I was given a piece of Pecan a couple of years ago that was 4 1/2" x 4 1/2" by 5' long. The person that gave me the wood stated, "Make me something." Soooo, since it has been several "years" since he gave it to me I dediced to make a turning for him. The wood was very dry and hard and had some spalting. ( I did wear a mask while turning and sanding ) The finish is Deft spray Lacquer.


----------



## bill (May 21, 2004)

Wonderful!


----------



## dicklaxt (Jun 2, 2005)

Looks great Mr.Bill,did you also turn the finial(sp) if so what is the wood.

I turned some pecan a few years back and seemed to always find it had a lot of silica content and was tough on the tool edges,did you find that to be the case in this blank?

dick


----------



## lady linda (Nov 25, 2008)

WOW--very nice Mr. Bill. LL


----------



## Flat Fish (Jun 18, 2005)

That looks wonderful! Really nice.


----------



## Tortuga (May 21, 2004)

Kudos, Bill. really nice lookin...the spalting looks almost like delicate inlay...


----------



## johnmyjohn (Aug 6, 2006)

Most excellent.


----------



## Bobby (May 21, 2004)

Very nice Mr Bill


----------



## Slip (Jul 25, 2006)

Very nice. I also really like the finial. Great design shape.


----------



## 3192 (Dec 30, 2004)

Sure glad to see The *MASTER* is back at it! Awesome job....shape, finish, material, everything is right on. How do you like that Deft finish??? How many coats? Sanding technique? Enquirering minds want to know...
gb


----------



## dicklaxt (Jun 2, 2005)

Speaking of the Master,where have you been ??

dick


----------



## 3192 (Dec 30, 2004)

DL...not sure who you are asking about but we've been spending a bunch of time over at Smith Point. I hate to advertise it....but we've found the best kept secret on the TX coast! The flounder are in full run (easy to make a true limit (2) now!) and the reds are always around. I do have three or four turnings that I need to get around to and finish. Here is a picture of our camper....awesome place and views! gb


----------



## Tortuga (May 21, 2004)

galvbay said:


> DL...not sure who you are asking about but we've been spending a bunch of time over at Smith Point. I hate to advertise it....but we've found the best kept secret on the TX coast! The flounder are in full run (easy to make a true limit (2) now!) and the reds are always around. I do have three or four turnings that I need to get around to and finish. Here is a picture of our camper....awesome place and views! gb


Sure looks peaceful and inviting, Jim.. Please don't tell me ya leave your rods out by the hitch overnight...


----------



## 3192 (Dec 30, 2004)

Sorry about the hijack Mr.

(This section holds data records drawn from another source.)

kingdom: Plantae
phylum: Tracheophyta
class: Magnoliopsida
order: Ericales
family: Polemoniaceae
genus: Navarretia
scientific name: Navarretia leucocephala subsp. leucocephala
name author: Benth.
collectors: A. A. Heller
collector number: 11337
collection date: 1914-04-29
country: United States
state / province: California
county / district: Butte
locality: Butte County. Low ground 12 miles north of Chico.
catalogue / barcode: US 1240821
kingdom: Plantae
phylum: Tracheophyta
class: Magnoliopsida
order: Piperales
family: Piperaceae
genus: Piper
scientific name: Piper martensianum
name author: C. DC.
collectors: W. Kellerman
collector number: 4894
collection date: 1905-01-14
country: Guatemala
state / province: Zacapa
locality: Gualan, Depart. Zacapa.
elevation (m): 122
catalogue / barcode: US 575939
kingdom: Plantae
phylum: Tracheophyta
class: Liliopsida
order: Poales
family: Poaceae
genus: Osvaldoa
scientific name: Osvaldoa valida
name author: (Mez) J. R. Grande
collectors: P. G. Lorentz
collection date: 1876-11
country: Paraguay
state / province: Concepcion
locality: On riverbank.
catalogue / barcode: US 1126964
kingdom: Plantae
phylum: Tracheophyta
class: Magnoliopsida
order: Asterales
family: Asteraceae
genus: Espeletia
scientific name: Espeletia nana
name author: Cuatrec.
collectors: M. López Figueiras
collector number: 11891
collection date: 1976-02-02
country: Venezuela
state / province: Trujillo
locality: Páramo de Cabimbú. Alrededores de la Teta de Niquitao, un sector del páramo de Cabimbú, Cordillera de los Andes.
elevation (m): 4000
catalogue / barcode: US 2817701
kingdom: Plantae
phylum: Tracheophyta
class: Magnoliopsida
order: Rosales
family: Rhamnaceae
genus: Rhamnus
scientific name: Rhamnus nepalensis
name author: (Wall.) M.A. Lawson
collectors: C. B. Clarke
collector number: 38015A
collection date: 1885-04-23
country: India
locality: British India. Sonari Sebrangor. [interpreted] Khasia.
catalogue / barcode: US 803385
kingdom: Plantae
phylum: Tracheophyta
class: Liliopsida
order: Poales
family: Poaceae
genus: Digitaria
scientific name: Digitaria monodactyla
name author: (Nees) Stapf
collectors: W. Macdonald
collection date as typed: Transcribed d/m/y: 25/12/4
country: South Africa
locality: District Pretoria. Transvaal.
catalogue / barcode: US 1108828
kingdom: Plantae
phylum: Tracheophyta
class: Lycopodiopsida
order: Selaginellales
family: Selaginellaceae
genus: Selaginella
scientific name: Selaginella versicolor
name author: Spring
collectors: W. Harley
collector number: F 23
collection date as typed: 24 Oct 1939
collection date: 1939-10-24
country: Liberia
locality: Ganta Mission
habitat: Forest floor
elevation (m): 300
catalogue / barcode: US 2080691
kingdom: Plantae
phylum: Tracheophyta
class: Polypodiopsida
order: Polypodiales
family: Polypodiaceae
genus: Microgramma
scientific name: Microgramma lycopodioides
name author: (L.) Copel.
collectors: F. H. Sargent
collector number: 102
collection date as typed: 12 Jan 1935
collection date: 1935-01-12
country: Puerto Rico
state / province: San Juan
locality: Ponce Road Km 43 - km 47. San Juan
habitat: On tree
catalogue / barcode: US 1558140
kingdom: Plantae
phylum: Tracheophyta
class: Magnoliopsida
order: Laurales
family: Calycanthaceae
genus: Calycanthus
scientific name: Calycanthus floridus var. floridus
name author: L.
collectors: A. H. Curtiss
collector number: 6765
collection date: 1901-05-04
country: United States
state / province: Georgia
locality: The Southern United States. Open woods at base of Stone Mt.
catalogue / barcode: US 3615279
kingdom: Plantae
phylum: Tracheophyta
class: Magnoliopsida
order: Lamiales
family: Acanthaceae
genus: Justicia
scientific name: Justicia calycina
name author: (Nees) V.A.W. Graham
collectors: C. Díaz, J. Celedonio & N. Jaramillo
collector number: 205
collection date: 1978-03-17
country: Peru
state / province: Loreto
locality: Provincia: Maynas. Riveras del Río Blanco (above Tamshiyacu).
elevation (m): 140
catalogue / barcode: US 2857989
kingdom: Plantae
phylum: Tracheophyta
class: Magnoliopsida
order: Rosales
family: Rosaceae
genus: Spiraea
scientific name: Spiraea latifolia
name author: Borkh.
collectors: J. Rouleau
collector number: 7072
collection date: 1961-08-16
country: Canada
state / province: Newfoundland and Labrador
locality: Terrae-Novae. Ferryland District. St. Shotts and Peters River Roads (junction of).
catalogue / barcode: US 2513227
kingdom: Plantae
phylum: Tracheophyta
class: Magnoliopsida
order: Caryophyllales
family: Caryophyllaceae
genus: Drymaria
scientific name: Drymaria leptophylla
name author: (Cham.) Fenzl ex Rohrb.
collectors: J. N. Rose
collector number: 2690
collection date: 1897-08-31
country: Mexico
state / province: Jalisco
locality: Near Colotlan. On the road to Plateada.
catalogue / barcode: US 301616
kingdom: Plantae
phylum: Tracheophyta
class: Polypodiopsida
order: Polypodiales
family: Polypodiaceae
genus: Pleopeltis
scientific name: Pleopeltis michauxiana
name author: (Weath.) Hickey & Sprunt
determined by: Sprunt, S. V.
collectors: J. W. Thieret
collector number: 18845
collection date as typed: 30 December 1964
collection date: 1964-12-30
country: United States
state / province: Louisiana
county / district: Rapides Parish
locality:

Bill. gb


----------



## mr bill (Apr 1, 2006)

"Looks great Mr.Bill,did you also turn the finial(sp) if so what is the wood."

Yes, I did turn the finial. It is also Pecan, but it has been "ebonized" . It is black Kyrlon paint....

GB, Deft is fast, in that you can buildup coats and fill the grain. I wetsand with 600 grit between coats with paint thinner, not lacquer thinner. If you want a higher gloss you can buff it, after it has hardened. I have not buffed this piece.

MB


----------